JAJU446A December 2017 – January 2022
This reference design focuses on design of an analog front end with 50-Ω input as previously discussed, however in some use cases like that of DSO it is often desired to have a capability of a high-input impedance input to the tune of 1 MΩ. BUF802 helps implement this requirement by use of a JFET input unity gain buffer.
Data acquisition systems that require a high-input impedance mode usually follow one of two approaches; a custom front-end ASIC or a discrete JFET implementation. Either of these approaches incur either a high cost of developing and manufacturing a custom ASIC or a complex discrete circuit that comes with its own set of design challenges.

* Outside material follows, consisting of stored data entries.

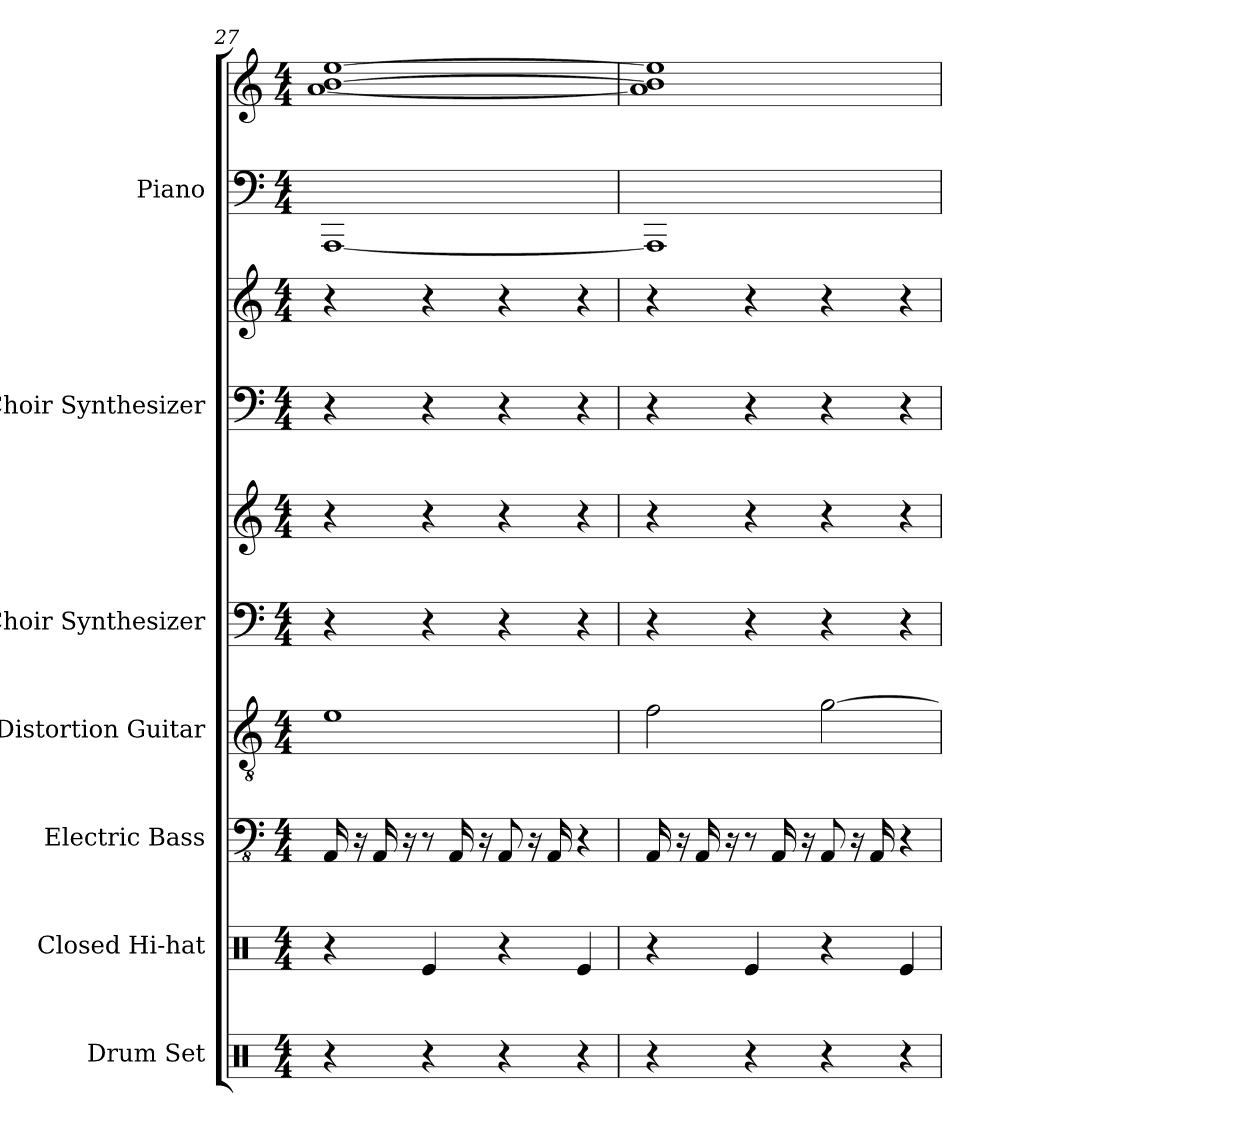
**kern	**kern	**kern	**kern	**kern	**kern	**kern	**kern	**kern	**kern
*part7	*part6	*part5	*part4	*part3	*part3	*part2	*part2	*part1	*part1
*staff10	*staff9	*staff8	*staff7	*staff6	*staff5	*staff4	*staff3	*staff2	*staff1
*I"Drum Set	*I"Closed Hi-hat	*I"Electric Bass	*I"Distortion Guitar	*I"Choir Synthesizer	*	*I"Choir Synthesizer	*	*I"Piano	*
*I'Drums	*I'Cl HH	*I'El. B.	*I'Dist. Guit.	*I'Synth.	*	*I'Synth.	*	*I'Pno.	*
*clefX	*clefX	*clefFv4	*clefGv2	*clefF4	*clefG2	*clefF4	*clefG2	*clefF4	*clefG2
*k[]	*k[]	*k[]	*k[]	*k[]	*k[]	*k[]	*k[]	*k[]	*k[]
*M4/4	*M4/4	*M4/4	*M4/4	*M4/4	*M4/4	*M4/4	*M4/4	*M4/4	*M4/4
=27	=27	=27	=27	=27	=27	=27	=27	=27	=27
4r	4r	16AAA	1e	4r	4r	4r	4r	[1AAA	[1a [1b [1ee
.	.	16r	.	.	.	.	.	.	.
.	.	16AAA	.	.	.	.	.	.	.
.	.	16r	.	.	.	.	.	.	.
4r	4Re	8r	.	4r	4r	4r	4r	.	.
.	.	16AAA	.	.	.	.	.	.	.
.	.	16r	.	.	.	.	.	.	.
4r	4r	8AAA	.	4r	4r	4r	4r	.	.
.	.	16r	.	.	.	.	.	.	.
.	.	16AAA	.	.	.	.	.	.	.
4r	4Re	4r	.	4r	4r	4r	4r	.	.
=28	=28	=28	=28	=28	=28	=28	=28	=28	=28
4r	4r	16AAA	2f	4r	4r	4r	4r	1AAA]	1a] 1b] 1ee]
.	.	16r	.	.	.	.	.	.	.
.	.	16AAA	.	.	.	.	.	.	.
.	.	16r	.	.	.	.	.	.	.
4r	4Re	8r	.	4r	4r	4r	4r	.	.
.	.	16AAA	.	.	.	.	.	.	.
.	.	16r	.	.	.	.	.	.	.
4r	4r	8AAA	[2g	4r	4r	4r	4r	.	.
.	.	16r	.	.	.	.	.	.	.
.	.	16AAA	.	.	.	.	.	.	.
4r	4Re	4r	.	4r	4r	4r	4r	.	.
=	=	=	=	=	=	=	=	=	=
*-	*-	*-	*-	*-	*-	*-	*-	*-	*-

The BUF802 provides a single chip alternative to both ASIC and FET-based implementations by providing an all-in-one solution that provides a simpler and more cost-effective solution without sacrificing performance.
The typical discrete implementation, Figure 3-2, uses a precision amplifier and a discrete JFET configured in a composite loop. The purpose of the composite loop architecture is to split the input signal into low- and high-frequency signal paths, pushing through two different circuits and recombining them at the output. One of the main challenges with the composite loop architecture shown in Figure 3-3 is achieving smooth interleaving of the two paths to ensure a flat frequency response. Any mismatch in the transfer function of the two paths leads to discontinuity in the net transfer function frequency response resulting in a loss of signal fidelity, see Figure 3-3.

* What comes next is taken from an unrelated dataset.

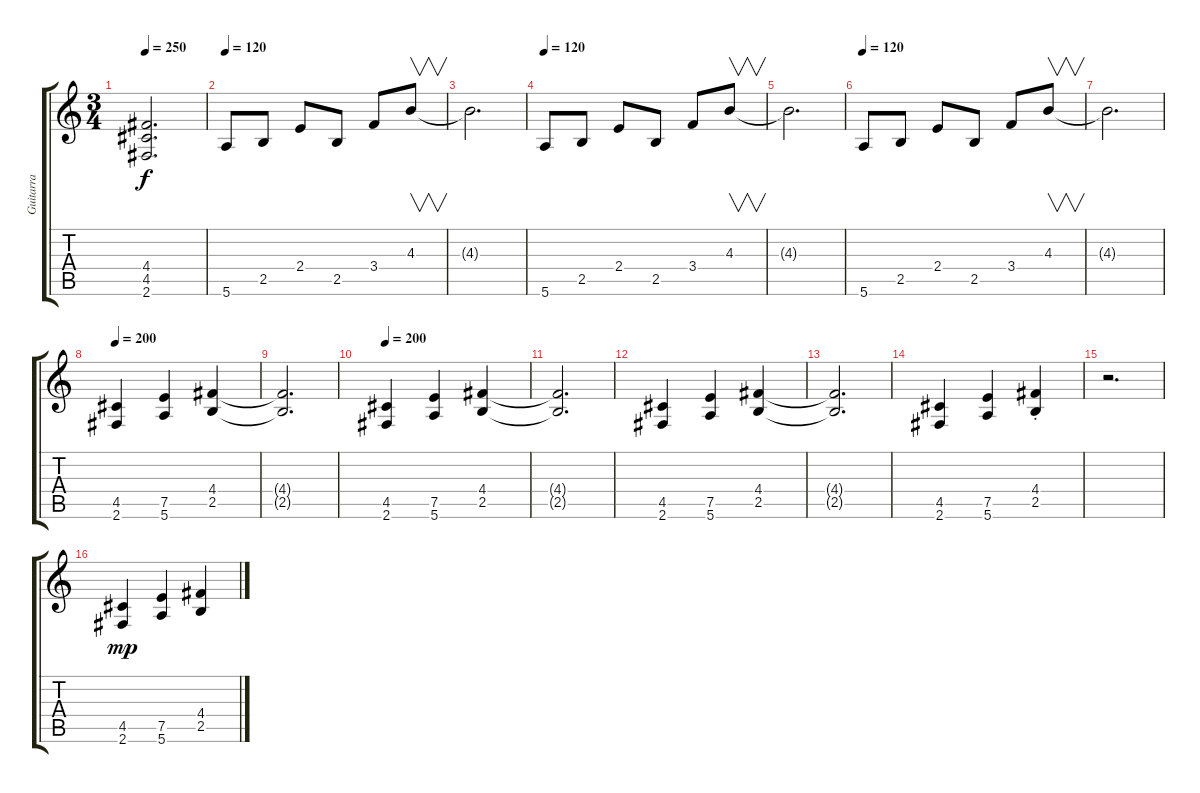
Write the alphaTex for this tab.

Additional drawbacks with implementing a discrete design include, but are not limited to: dealing with a complex system response, higher supply rails, component and channel mismatch, additional compensating for input and output protection. For a more in-depth look on discrete design challenges and how the BUF802 helps overcome these problems, see the Simplify analog front-end designs with Hi-Z buffersE2E™ forum.
Figure 3-4 shows the TIDA-01022 fully differential AFE that is configured for a 1.5-GHz BW (bandwidth) application and a 50-Ω input impedance. In the default configuration the AFE cannot be used to achieve high-Z mode for lower frequencies. By implementing the BUF802 composite loop at the beginning of the AFE signal chain, the functionality of a high-input impedance mode can be added.
Figure 3-5 features a 1-GHz front-end design incorporating the BUF802 to the existing reference design. Adding the BUF802 into the signal chain provides the system with a high input impedance of 50 GΩ || 2.4 pF, while maintaining the performance of the original design up to 1 GHz. The ability to switch between high-Z and 50-Ω impedance mode is achieved with a switch or relay at the input.
Using the BUF802 EVM and the TIDA-01022 hardware, the performance of the signal chain with and without the BUF802 can be measured. Figure 3-6 through Figure 3-8 show different performance metrics.